I'm trying to get this bug moving forward, since it seems to be stalled at the moment but is probably the #2 or #3 reason for review-zfs test failures. Looking at the client stack traces, they all appear to have lfs stuck either waiting on the MDS to reply to an RPC:
https://testing.hpdd.intel.com/test_sets/603bbaca-5eae-11e4-a2a3-5254006e85c2
https://testing.hpdd.intel.com/test_sets/a62db834-4ffa-11e4-9892-5254006e85c2
https://testing.hpdd.intel.com/test_sets/7c03803e-8529-11e4-8e46-5254006e85c2
though others appear to be waiting on the client-side statahead thread to start, so there may be two related issues here:
https://testing.hpdd.intel.com/test_sets/c75ba76e-5ee6-11e4-badb-5254006e85c2
https://testing.hpdd.intel.com/test_sets/6b3726e2-8516-11e4-985f-5254006e85c2
Unfortunately, I don't see anything in progress on the MDT at all, though the chance of catching an RPC in progress would be small. I also couldn't find the statahead thread in the client stack traces.
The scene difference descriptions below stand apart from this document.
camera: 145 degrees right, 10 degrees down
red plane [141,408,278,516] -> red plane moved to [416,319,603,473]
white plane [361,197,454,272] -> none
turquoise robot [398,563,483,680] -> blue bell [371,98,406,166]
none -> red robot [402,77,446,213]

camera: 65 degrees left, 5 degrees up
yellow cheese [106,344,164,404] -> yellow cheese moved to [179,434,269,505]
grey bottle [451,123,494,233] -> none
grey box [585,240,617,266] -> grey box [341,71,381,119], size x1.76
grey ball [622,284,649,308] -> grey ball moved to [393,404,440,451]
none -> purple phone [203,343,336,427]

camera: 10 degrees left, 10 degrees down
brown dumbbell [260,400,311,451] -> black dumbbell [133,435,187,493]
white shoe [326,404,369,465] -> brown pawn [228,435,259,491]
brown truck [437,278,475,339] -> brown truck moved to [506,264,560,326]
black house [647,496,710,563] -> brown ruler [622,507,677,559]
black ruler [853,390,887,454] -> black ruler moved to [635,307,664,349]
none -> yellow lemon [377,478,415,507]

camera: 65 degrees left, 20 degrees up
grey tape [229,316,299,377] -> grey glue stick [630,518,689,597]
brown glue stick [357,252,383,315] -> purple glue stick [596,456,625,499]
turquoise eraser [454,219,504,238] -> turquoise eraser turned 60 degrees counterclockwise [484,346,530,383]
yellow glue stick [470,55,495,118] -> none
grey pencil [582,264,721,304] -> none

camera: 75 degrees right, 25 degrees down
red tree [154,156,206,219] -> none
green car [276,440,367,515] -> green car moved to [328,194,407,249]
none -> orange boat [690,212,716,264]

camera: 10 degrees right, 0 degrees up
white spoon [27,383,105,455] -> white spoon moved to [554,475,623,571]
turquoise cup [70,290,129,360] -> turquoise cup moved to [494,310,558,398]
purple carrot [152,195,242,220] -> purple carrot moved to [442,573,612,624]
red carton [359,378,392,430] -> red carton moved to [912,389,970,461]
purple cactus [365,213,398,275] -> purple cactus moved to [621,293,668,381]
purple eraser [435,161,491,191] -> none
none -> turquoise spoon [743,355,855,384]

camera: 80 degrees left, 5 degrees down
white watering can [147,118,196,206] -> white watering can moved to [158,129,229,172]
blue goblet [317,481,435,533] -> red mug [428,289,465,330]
I haven't looked at the client debug logs yet, but I expect that they will help narrow down exactly what is happening on the client (is it stuck on the client during first access/statahead, or is there some long-running problem that only makes itself seen when a large number of files have already been accessed?
so if you run with increased debugging where you can trace by rpc xid to see what happened with that request? could it bemds replied and client missed it? unplausible, but a start to see what's going on.